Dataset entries
== == ==

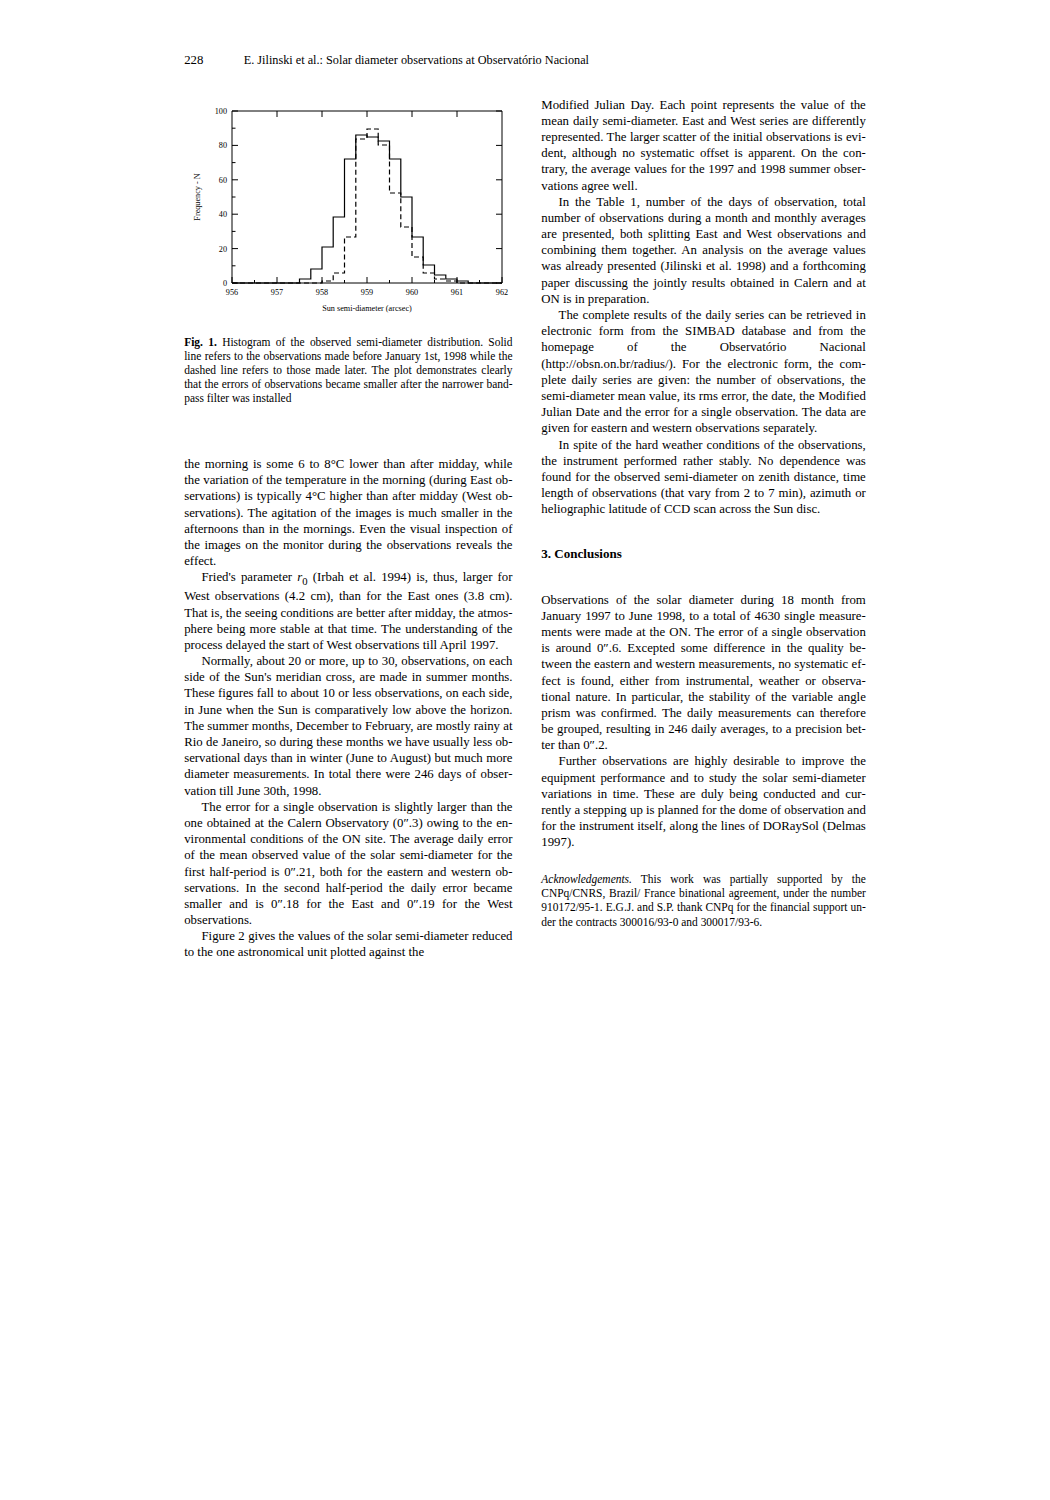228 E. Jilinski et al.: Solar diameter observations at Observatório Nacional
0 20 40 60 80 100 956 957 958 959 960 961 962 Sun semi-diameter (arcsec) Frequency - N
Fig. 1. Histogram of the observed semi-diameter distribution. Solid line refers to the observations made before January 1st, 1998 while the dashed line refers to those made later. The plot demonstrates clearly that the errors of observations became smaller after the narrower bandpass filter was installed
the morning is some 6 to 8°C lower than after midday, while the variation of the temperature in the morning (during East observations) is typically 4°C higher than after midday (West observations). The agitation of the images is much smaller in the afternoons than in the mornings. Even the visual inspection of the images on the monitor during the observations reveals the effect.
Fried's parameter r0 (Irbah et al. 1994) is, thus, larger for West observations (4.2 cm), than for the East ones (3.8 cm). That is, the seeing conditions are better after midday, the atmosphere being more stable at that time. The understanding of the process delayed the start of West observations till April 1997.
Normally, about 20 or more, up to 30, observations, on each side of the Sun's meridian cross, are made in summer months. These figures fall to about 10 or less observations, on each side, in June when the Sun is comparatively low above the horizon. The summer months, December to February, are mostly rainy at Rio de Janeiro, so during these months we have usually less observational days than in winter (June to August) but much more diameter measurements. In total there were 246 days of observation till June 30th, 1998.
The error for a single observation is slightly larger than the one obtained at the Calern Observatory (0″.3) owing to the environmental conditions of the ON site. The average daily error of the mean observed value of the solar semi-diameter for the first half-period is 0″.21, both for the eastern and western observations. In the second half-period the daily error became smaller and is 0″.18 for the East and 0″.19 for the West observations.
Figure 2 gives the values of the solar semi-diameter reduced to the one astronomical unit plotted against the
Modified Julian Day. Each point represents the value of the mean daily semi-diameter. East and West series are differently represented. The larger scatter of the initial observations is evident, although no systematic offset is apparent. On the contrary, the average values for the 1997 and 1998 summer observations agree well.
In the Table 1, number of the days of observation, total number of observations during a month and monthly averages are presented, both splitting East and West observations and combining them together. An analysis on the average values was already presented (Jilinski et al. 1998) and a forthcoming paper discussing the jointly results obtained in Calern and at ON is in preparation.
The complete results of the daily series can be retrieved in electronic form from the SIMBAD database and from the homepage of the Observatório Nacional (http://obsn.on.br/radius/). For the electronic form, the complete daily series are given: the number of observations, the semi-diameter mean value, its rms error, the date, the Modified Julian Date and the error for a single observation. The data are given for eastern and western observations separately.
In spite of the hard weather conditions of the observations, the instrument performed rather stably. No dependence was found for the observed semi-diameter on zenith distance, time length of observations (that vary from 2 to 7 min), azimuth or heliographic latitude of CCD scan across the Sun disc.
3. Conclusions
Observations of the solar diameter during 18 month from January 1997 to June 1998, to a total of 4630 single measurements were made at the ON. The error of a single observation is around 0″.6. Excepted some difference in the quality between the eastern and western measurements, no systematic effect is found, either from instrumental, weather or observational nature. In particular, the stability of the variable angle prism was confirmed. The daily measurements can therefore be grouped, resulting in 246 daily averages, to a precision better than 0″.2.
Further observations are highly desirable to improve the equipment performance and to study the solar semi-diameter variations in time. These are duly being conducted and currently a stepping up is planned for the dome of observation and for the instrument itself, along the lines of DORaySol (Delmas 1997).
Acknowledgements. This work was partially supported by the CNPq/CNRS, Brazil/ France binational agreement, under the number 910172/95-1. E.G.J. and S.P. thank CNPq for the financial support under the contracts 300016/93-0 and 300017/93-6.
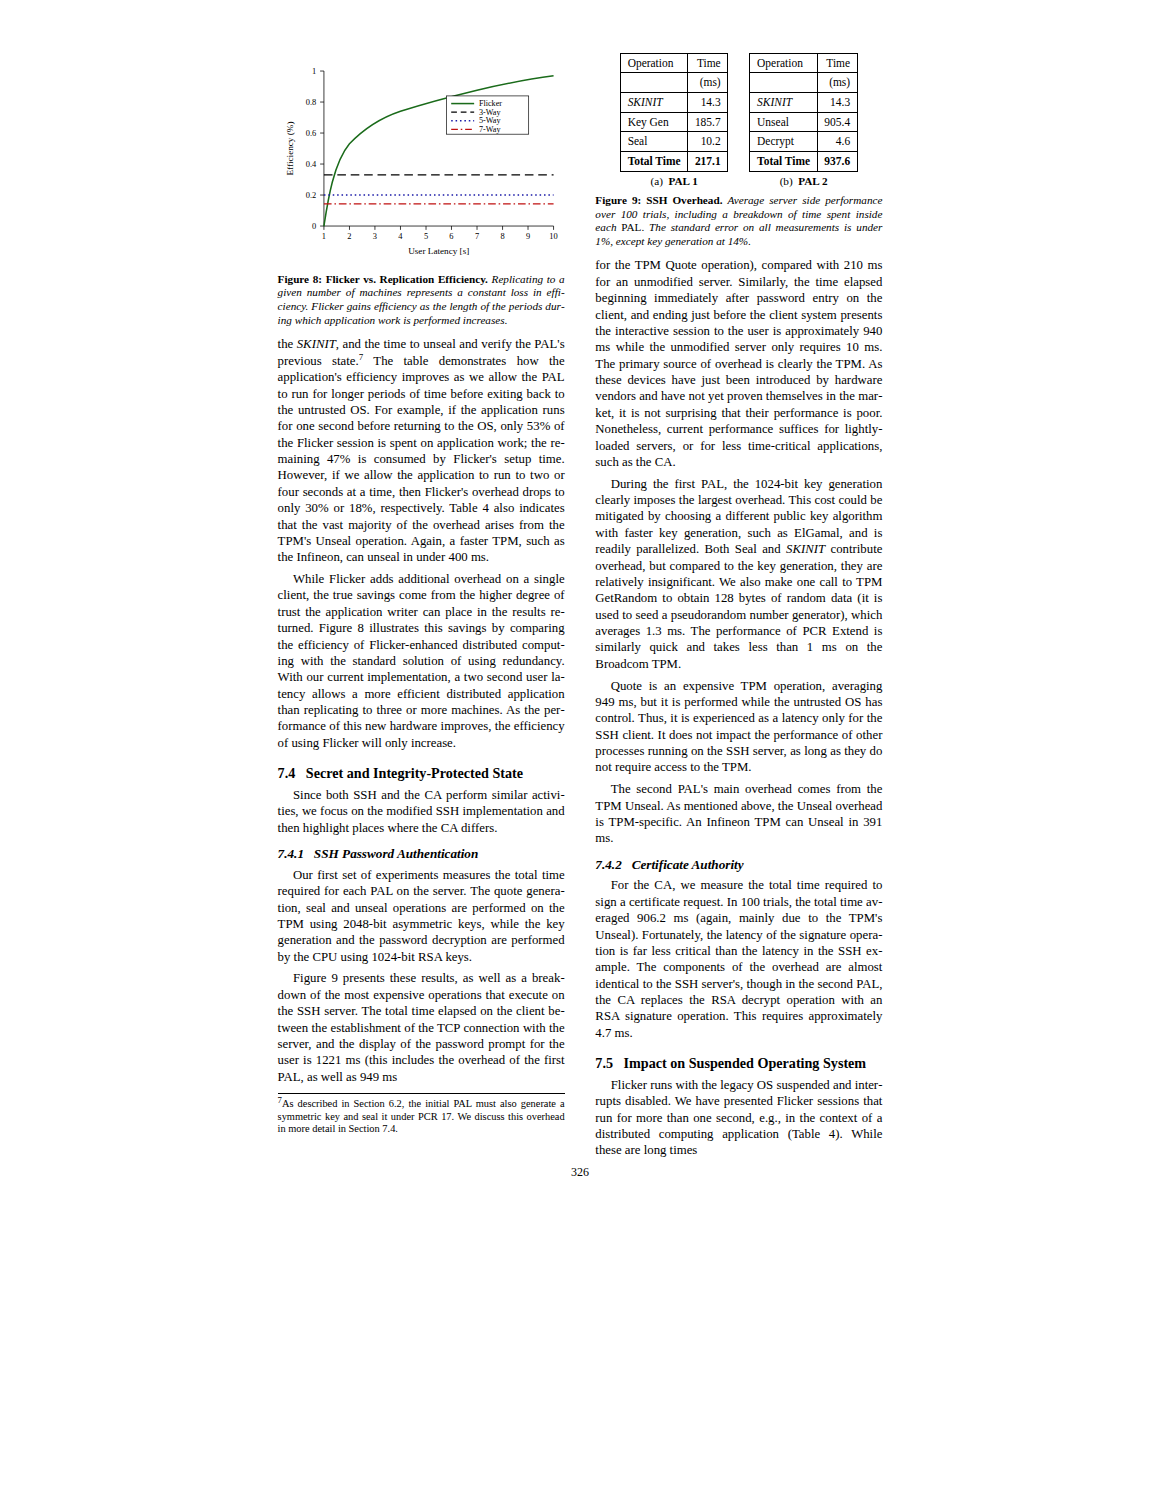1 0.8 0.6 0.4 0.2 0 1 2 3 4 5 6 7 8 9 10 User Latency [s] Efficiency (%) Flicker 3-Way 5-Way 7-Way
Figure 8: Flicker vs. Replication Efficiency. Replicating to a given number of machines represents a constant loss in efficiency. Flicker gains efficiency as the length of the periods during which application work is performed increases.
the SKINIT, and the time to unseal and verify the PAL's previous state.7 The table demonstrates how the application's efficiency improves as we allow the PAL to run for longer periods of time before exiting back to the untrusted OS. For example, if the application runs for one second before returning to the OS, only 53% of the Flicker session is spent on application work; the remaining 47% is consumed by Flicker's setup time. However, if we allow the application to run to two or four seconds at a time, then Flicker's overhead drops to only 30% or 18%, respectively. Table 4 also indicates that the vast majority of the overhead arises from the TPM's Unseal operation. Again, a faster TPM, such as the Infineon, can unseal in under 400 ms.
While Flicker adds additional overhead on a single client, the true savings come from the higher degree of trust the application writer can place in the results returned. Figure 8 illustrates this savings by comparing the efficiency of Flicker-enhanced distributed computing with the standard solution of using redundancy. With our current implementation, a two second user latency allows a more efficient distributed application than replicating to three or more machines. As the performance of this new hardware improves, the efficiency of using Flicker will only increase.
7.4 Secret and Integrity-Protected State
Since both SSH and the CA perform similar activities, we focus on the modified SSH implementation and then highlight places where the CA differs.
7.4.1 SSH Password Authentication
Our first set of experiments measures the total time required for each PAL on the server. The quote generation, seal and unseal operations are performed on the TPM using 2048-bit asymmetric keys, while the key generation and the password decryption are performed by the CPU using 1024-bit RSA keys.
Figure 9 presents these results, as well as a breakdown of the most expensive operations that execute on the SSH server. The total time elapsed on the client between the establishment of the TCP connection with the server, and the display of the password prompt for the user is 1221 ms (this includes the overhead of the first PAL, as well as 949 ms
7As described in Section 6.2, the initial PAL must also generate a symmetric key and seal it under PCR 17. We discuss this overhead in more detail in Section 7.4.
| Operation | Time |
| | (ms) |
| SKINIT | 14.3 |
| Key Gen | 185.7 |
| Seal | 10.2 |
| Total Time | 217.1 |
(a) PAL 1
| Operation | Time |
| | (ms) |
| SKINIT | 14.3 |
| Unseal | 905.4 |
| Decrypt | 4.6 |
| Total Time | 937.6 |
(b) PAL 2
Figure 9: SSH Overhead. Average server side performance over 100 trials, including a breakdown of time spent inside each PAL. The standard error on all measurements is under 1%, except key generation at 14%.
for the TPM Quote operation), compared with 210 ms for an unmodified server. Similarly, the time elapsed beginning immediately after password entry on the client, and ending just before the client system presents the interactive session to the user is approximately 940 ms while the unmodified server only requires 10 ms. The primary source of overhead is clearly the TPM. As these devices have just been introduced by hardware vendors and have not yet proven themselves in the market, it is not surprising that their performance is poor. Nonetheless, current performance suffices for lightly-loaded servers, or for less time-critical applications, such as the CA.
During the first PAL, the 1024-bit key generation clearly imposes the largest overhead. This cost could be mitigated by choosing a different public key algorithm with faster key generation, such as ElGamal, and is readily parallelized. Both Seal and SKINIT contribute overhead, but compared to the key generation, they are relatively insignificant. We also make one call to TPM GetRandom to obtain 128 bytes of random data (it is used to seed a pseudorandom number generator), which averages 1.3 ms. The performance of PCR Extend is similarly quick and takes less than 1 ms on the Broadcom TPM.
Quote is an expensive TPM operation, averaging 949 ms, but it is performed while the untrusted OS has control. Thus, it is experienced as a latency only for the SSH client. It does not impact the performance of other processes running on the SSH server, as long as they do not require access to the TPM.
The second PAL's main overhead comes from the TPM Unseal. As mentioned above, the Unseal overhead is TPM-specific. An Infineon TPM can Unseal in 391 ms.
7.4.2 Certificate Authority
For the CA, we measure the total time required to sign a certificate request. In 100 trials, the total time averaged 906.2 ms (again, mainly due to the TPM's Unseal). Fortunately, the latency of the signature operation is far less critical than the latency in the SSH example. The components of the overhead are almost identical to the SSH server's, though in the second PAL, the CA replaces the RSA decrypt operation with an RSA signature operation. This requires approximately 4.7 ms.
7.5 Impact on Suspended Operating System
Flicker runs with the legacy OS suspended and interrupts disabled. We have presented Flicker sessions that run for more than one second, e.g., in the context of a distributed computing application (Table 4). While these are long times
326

== == ==

## EXERCISE REQUIREMENTS
Pictures stay out. Print the data exactly, from its first line through the line containing "Fig. 1. Histogram".

## WRITTEN RESPONSE
228 E. Jilinski et al.: Solar diameter observations at Observatório Nacional
0 20 40 60 80 100 956 957 958 959 960 961 962 Sun semi-diameter (arcsec) Frequency - N
Fig. 1. Histogram of the observed semi-diameter distribution. Solid line refers to the observations made before January 1st, 1998 while the dashed line refers to those made later. The plot demonstrates clearly that the errors of observations became smaller after the narrower bandpass filter was installed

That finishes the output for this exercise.